- [Passage]
## begin

For a discussion on exchange rate fluctuations and their potential negative effect on our results of operations see "Risk Factors – Risks Related to our Business – Our financial results may be adversely affected by fluctuations in exchange rates, principally in the value of the Canadian dollar versus the U.S. dollar" in the 2025 Annual Information Form.
Scientific Research and Experimental Development Credits
We claim Canadian federal, and Quebec refundable investment tax credits based upon qualifying scientific research and experimental development expenditures ("SR&ED"). As a public issuer, we are no longer eligible for refundable Canadian federal SR&ED credits. However, we are still eligible for non-refundable Canadian federal SR&ED credits which may be applied to reduce future income taxes payable, and we also remain eligible to claim refundable SR&ED credits for Quebec income tax purposes, albeit at a lower rate than before becoming public.
We also claim research and development credits in the U.S. and in France.

## end

- [Written tasks]
(a) Print the tax credit passage word for word, everything from "For a discussion" down to "Annual Information Form.".
(b) Carry on the tax credit passage, starting after its last sentence.
The records that come next are separate material from the tax credit passage.

(Stored items)
## begin

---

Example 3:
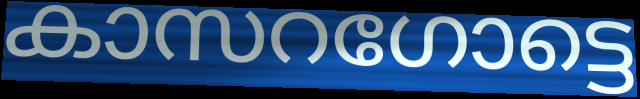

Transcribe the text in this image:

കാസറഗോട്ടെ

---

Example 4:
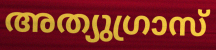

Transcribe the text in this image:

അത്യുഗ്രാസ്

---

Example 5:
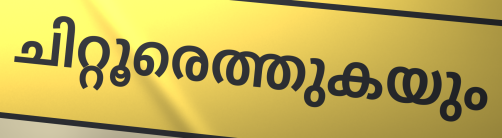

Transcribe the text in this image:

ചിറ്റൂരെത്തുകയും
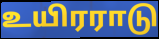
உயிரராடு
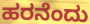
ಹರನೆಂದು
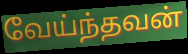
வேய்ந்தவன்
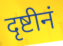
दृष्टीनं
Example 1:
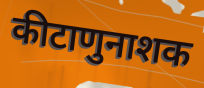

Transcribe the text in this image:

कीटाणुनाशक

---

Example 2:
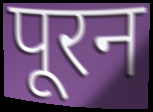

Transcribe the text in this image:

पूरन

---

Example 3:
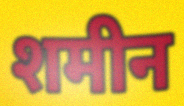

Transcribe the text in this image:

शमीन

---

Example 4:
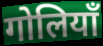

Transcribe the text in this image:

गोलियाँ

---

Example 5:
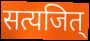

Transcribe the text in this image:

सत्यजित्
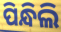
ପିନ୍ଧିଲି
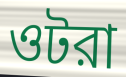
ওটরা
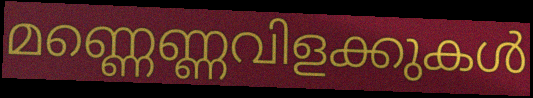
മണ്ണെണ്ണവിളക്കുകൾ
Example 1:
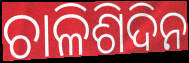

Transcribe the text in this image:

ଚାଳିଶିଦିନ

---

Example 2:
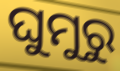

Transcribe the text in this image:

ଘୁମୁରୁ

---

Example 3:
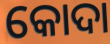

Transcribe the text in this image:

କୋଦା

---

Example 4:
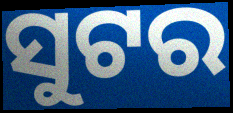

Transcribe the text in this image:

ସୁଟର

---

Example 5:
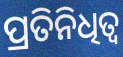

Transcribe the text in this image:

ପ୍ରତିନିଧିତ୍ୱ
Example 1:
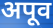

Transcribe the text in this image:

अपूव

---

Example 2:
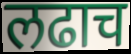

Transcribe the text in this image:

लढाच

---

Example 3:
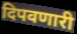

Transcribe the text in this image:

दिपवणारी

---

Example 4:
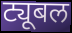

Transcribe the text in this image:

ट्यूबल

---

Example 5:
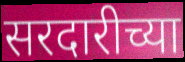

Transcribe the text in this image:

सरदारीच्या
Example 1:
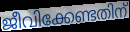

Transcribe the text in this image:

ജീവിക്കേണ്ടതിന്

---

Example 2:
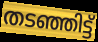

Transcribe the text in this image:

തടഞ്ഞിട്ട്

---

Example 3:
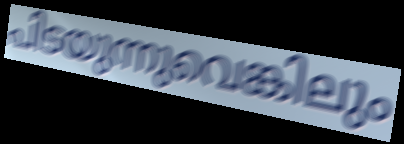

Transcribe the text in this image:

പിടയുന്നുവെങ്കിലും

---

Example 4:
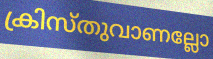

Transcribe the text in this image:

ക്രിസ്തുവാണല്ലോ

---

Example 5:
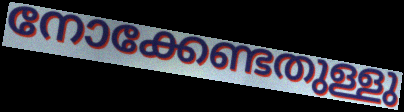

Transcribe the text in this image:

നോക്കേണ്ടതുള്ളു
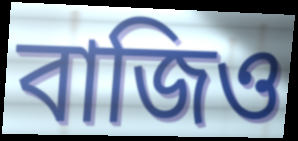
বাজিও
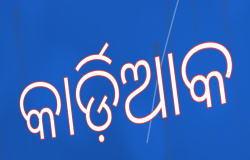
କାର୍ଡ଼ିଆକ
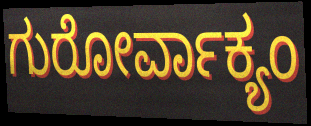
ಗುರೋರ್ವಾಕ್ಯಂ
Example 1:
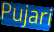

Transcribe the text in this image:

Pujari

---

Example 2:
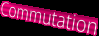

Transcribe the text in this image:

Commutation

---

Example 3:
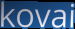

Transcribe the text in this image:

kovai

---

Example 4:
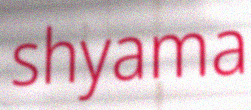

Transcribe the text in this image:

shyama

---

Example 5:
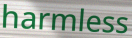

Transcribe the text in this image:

## end

- [Answers below]
(a)
For a discussion on exchange rate fluctuations and their potential negative effect on our results of operations see "Risk Factors – Risks Related to our Business – Our financial results may be adversely affected by fluctuations in exchange rates, principally in the value of the Canadian dollar versus the U.S. dollar" in the 2025 Annual Information Form.

(b)
KEY COMPONENTS OF RESULTS OF OPERATIONS
Revenue
We deliver solutions for encoding, streaming, recording, managing, distributing, and displaying secure IP video and interactive media within broadcast, enterprises and defense. We offer an extensive product range as part of our end-to-end solution offerings. We offer these solutions to our end-clients through a combination of our direct sales force, supplemented by intermediary channel partners (i.e., fulfillment partners, resellers, systems integrators, and original equipment manufacturers).
Revenue for hardware sales and perpetual software licenses is recognized at a point in time, being when the buyer takes control of the asset or the Company has objective evidence that all criteria for acceptance have been satisfied. We also provide cloud-based solutions which are recognized over the term of their respective agreements. We also sell installation, maintenance, and support programs as an after-sales service. Revenue related to services are generally recognized when systems are installed or configured, and revenue related to maintenance and support programs is recognized over the term of the program. Since cloud-
based services and maintenance and support programs are contracted with provisions for renewal, we often refer to them as recurring revenue.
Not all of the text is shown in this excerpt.